AVAILABLE DATA:
┄┄┄┄┄┄┄┄┄┄
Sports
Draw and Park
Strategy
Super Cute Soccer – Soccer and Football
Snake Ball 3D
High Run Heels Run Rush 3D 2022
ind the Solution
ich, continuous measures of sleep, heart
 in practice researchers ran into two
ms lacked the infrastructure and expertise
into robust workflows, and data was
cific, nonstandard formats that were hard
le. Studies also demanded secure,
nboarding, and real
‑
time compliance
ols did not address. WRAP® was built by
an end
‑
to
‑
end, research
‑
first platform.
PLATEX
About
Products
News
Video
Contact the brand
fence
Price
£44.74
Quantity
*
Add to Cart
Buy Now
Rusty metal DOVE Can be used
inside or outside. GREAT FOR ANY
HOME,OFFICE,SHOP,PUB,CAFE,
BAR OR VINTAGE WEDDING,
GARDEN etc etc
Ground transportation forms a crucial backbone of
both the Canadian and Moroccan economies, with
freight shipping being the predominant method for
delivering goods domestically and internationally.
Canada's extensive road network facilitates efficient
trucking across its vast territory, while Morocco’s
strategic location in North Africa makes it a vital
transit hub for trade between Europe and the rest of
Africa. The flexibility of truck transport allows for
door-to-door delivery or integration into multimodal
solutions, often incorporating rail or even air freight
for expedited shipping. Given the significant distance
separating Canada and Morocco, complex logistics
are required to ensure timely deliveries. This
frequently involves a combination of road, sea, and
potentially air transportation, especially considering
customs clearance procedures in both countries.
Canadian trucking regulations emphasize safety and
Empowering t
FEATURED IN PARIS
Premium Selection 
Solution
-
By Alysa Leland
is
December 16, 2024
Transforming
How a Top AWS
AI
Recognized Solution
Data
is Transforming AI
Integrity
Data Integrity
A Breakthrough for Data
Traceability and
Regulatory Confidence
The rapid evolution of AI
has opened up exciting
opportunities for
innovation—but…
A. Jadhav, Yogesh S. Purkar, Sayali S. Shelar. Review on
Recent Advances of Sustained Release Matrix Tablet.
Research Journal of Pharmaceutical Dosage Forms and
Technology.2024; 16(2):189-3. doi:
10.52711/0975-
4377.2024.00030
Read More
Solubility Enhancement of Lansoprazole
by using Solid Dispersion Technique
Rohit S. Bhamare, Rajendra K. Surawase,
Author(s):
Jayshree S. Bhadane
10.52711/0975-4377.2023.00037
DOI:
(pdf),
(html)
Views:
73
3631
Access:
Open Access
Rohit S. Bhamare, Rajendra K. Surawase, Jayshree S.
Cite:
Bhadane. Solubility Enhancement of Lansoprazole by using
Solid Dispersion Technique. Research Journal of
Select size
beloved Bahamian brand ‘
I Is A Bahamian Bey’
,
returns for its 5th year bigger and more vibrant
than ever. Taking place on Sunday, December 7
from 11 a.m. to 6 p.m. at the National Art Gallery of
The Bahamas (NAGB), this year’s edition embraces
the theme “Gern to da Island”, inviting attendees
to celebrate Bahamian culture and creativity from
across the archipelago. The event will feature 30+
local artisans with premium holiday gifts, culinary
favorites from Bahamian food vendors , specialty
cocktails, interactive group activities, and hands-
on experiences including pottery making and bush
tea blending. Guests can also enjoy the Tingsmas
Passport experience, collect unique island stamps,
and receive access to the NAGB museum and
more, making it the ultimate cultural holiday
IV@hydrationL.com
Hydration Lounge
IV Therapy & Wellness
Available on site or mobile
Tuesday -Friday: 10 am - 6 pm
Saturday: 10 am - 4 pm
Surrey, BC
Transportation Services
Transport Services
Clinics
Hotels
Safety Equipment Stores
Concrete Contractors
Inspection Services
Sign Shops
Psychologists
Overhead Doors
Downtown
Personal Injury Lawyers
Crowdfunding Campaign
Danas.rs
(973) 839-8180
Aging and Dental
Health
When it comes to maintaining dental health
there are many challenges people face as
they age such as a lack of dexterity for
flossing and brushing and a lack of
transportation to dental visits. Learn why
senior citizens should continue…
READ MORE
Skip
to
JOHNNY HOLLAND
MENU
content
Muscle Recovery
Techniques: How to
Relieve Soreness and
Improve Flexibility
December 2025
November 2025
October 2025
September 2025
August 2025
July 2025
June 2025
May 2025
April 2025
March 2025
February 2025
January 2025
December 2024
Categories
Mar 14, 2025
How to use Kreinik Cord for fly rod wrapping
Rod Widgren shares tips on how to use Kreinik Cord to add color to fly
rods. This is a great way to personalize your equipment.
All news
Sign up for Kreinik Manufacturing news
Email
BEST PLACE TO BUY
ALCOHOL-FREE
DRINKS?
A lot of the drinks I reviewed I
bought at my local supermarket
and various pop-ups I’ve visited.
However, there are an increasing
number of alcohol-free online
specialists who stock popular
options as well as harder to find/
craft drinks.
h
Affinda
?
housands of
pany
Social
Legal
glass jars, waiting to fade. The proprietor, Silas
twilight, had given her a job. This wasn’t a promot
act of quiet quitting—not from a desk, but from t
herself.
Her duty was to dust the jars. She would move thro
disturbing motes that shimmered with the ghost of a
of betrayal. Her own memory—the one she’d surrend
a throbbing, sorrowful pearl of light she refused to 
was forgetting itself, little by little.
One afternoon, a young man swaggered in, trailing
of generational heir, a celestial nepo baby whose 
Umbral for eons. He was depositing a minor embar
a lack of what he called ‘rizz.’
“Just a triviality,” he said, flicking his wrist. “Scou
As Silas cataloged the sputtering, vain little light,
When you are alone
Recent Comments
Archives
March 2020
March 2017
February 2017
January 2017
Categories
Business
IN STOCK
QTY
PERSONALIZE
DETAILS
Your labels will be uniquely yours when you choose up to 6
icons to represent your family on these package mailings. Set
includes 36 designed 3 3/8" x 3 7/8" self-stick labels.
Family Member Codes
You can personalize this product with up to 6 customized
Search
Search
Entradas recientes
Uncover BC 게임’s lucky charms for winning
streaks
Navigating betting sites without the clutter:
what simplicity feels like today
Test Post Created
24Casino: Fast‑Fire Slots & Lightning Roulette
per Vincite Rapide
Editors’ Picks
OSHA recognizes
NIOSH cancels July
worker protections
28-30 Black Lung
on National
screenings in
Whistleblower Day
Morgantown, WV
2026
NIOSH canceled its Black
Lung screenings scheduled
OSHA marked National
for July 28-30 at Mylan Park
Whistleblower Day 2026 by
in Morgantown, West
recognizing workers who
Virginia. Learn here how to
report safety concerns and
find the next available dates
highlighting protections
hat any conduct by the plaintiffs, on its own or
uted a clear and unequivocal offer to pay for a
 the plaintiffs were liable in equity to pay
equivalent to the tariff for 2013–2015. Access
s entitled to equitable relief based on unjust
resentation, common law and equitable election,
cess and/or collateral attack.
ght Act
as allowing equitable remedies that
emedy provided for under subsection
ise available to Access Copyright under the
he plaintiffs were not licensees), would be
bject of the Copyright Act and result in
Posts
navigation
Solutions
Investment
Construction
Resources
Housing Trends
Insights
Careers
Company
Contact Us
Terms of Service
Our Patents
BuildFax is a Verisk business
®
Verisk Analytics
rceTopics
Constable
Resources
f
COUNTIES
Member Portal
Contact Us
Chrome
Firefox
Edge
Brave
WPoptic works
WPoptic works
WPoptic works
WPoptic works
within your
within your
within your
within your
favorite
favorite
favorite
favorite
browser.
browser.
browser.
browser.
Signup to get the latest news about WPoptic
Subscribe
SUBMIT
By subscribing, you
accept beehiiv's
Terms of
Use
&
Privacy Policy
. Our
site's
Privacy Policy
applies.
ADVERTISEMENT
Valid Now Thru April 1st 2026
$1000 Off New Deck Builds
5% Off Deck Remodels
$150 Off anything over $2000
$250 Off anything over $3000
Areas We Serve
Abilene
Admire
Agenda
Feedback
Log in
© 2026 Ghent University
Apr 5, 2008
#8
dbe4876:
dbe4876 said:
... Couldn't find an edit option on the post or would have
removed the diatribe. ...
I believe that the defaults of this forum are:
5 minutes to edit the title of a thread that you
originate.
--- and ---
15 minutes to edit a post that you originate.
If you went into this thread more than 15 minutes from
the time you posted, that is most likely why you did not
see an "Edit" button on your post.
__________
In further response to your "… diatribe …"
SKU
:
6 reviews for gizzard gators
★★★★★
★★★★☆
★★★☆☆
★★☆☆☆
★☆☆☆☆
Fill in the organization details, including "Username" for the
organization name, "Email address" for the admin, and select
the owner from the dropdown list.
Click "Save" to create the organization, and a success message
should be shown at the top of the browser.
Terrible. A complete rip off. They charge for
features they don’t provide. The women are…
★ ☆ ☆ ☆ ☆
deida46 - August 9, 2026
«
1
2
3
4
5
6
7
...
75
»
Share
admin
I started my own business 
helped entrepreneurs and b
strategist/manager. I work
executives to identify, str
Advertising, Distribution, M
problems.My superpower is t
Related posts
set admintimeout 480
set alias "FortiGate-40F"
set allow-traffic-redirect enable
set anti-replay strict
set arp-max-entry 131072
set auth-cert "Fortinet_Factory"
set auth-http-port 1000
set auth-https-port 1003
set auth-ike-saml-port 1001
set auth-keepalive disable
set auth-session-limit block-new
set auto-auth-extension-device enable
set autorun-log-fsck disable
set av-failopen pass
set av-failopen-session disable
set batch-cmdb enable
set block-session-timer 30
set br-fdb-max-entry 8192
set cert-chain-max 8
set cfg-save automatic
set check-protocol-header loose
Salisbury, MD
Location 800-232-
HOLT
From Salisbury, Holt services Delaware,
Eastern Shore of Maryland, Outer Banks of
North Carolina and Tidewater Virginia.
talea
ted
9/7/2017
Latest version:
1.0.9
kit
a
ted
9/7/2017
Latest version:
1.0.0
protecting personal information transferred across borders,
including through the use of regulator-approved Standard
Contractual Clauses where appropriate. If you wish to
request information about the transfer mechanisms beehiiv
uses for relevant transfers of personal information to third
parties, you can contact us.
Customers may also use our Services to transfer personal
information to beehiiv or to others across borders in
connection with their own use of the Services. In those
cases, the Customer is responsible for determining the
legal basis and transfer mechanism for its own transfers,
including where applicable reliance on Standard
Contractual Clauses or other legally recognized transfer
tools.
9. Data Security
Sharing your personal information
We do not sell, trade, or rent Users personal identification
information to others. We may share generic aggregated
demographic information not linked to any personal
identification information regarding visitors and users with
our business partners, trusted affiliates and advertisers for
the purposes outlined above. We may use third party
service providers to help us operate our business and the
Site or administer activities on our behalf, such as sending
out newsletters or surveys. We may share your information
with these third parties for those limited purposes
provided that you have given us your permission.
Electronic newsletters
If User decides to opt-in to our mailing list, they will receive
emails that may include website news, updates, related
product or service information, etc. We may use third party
┄┄┄┄┄┄┄┄┄┄
PROBLEM: Pick out every line in the entries above that contains the string "July", and treat uppercase and lowercase as different.

RESULT FOR THIS EXERCISE:
July 2025
NIOSH cancels July
for July 28-30 at Mylan Park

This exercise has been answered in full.